Così, a trent’anni dalla fondazione, Naar Bespoke Travel consolida la sua evoluzione da realtà italiana a operatore paneuropeo, un percorso che il tour operator intende sviluppare pienamente nell’arco del prossimo decennio facendo leva sulla sua risorsa più strategica: un modello di tecnologia proprietaria affiancato alla qualità del servizio e a una strategia multi-market.

Fondata infatti nel 1995 da Frederic Naar – forte dell’esperienza maturata nell’azienda di famiglia, storica realtà del tour operating italiano nata nel Dopoguerra – l’azienda ha costruito negli anni una solida reputazione grazie all’approccio artigianale al viaggio su misura, evoluto progressivamente in un metodo strutturato e riconoscibile. Alla base di questa trasformazione risiede la scelta di integrare, passo dopo passo, prodotto, operations e servizi in un’unica piattaforma proprietaria destinata a supportare l’espansione internazionale.
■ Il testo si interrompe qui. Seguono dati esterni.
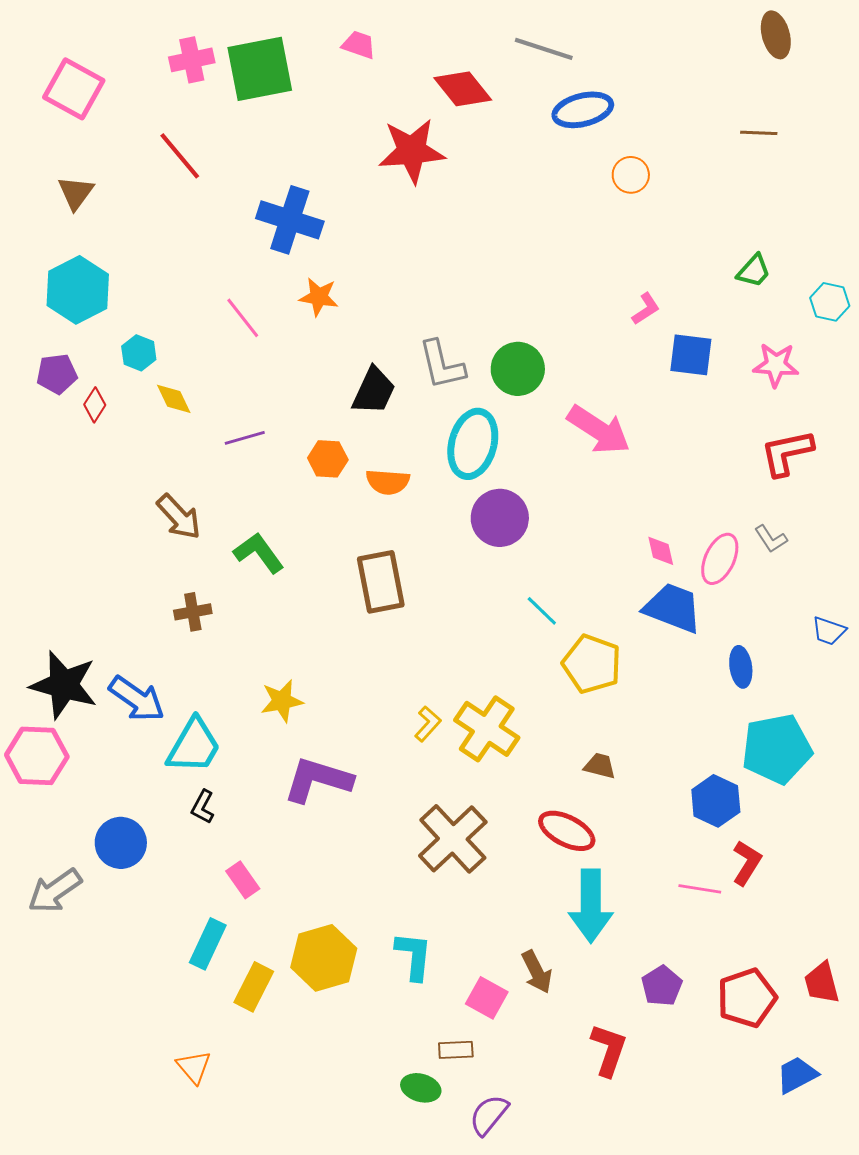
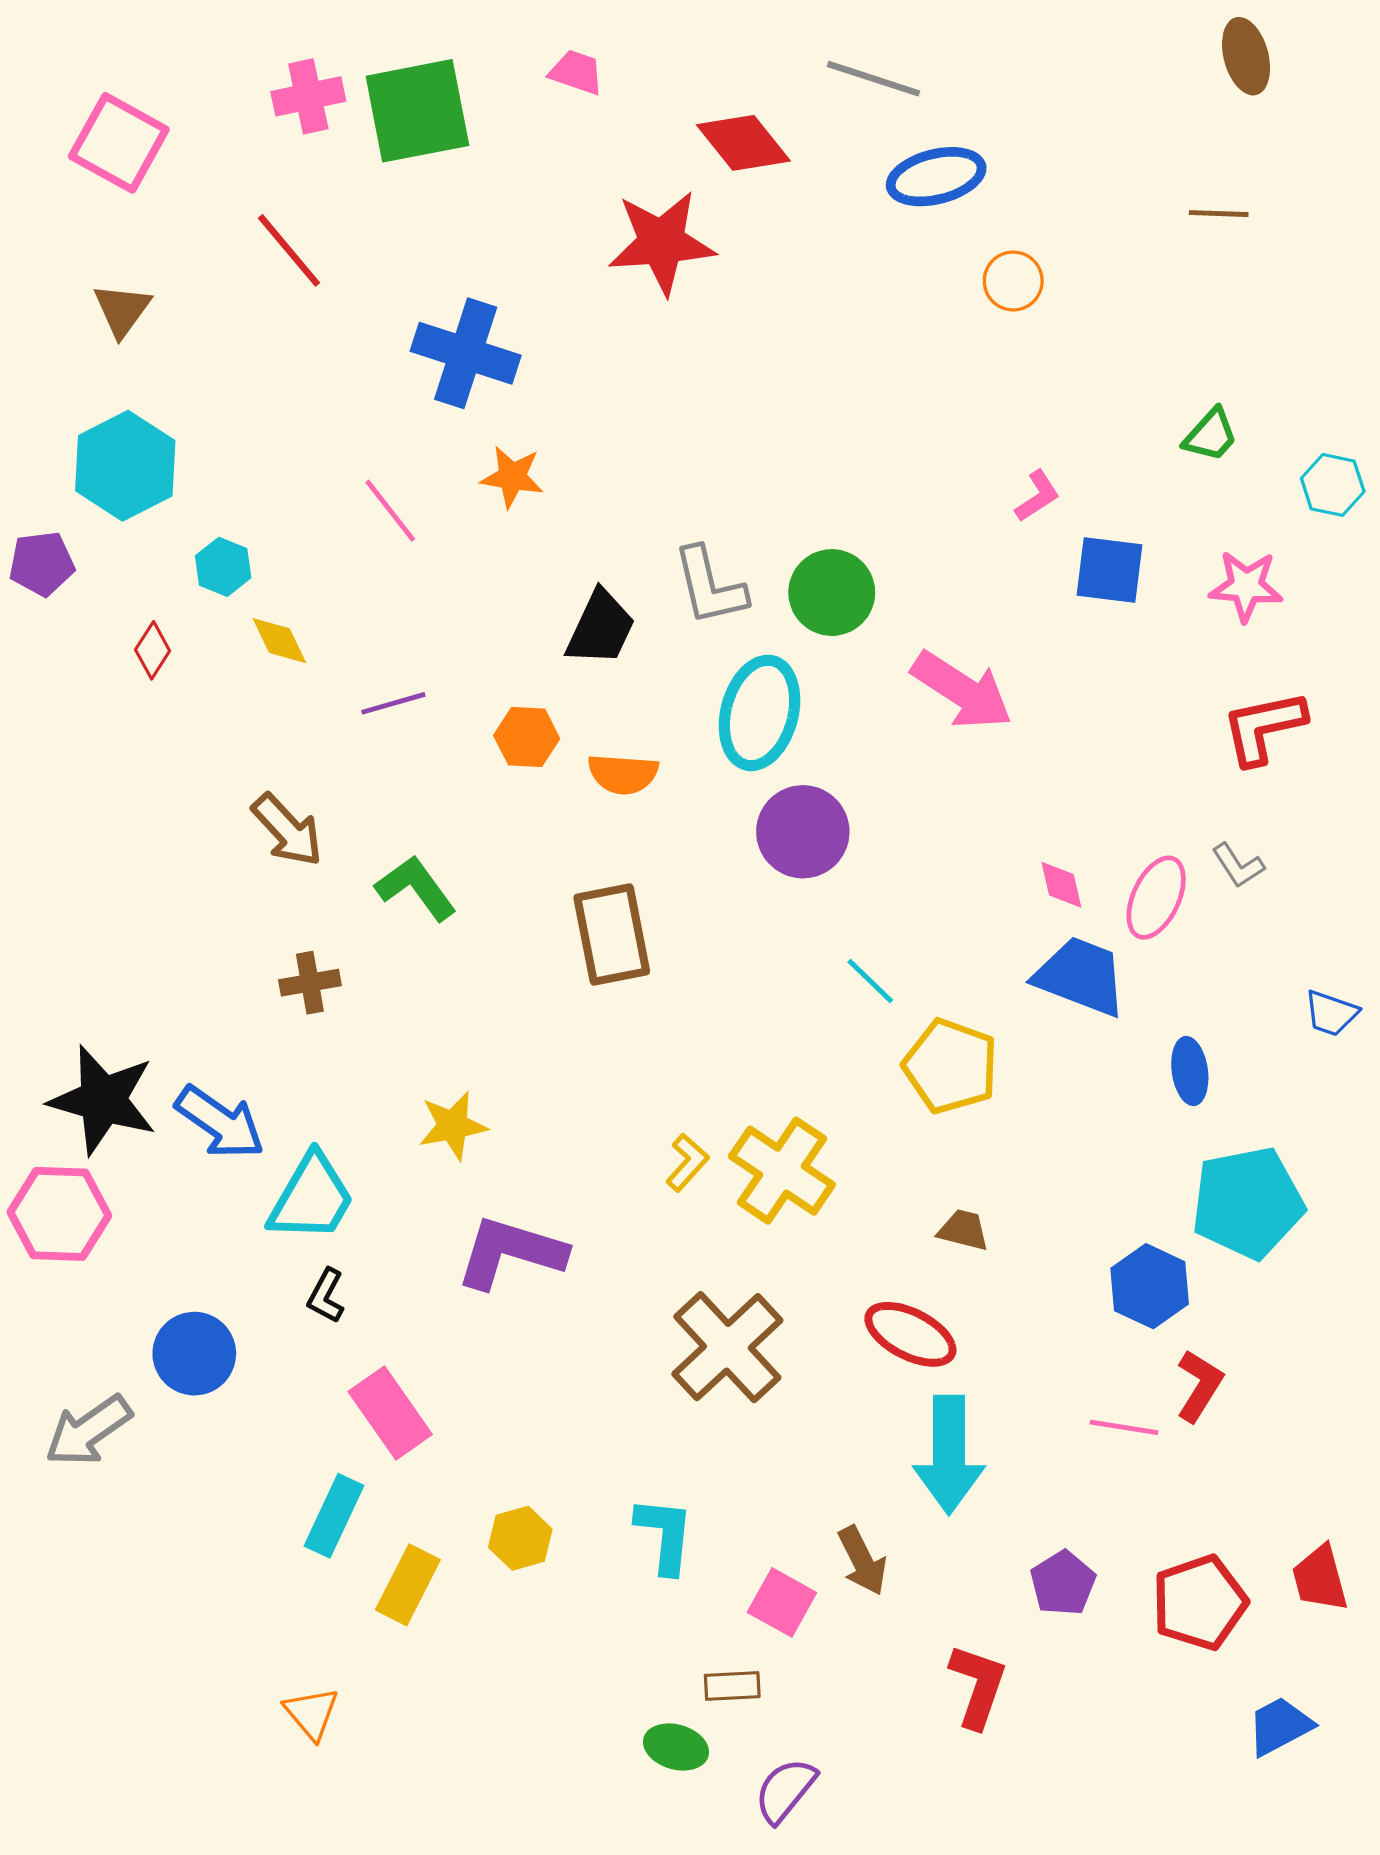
purple pentagon: (57, 374) -> (42, 564), moved
pink rectangle: (243, 880) -> (390, 1413), size x1.5
yellow hexagon: (324, 958) -> (520, 1538), size x0.6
L’ampliamento del portfolio destinazioni, che vede oggi il brand presente su gran parte delle principali destinazioni mondiali, insieme alla visione maturata da Frederic Naar nei mercati USA, Canada, Messico, Caraibi ed Australia, ha contribuito a definire il posizionamento attuale del brand, sintetizzato nel payoff “Bespoke Travel”: la promessa di un viaggio realmente personalizzato, coerente in ogni mercato in cui l’azienda opera.

Negli ultimi sedici mesi, l’organico è cresciuto da 80 a 130 collaboratori, accompagnando l’evoluzione di Naar Bespoke Travel in una struttura sempre più europea con cuore operativo a Milano. L’headquarter mantiene le funzioni centrali di prodotto, IT, back office e assistenza h24, mentre le sedi estere operano come “satelliti” snelli e specializzati nell’ampliamento dei singoli mercati.
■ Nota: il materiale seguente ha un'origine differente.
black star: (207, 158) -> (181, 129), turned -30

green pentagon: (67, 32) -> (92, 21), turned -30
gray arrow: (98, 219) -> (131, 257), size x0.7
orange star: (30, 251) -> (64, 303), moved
Luca Battifora, managing director di Naar Bespoke Travel ha spiegato: “Il processo di sviluppo internazionale è ormai ben avviato. Nel 2026 puntiamo a raggiungere i 100 milioni di euro di fatturato, con una quota estera pari al 20%. Nei cinque anni successivi prevediamo una crescita double digit delle divisioni internazionali, fino a raggiungere un equilibrio dei volumi 50/50 tra Italia e Paesi esteri. La visione multi-market sta ridisegnando l’organizzazione aziendale, migliorando l’efficienza dei processi e consolidando standard qualitativi uniformi nei diversi mercati. Motore di questa trasformazione è la tecnologia, un asset distintivo che si integra con il capitale umano, vero elemento determinante per la crescita”.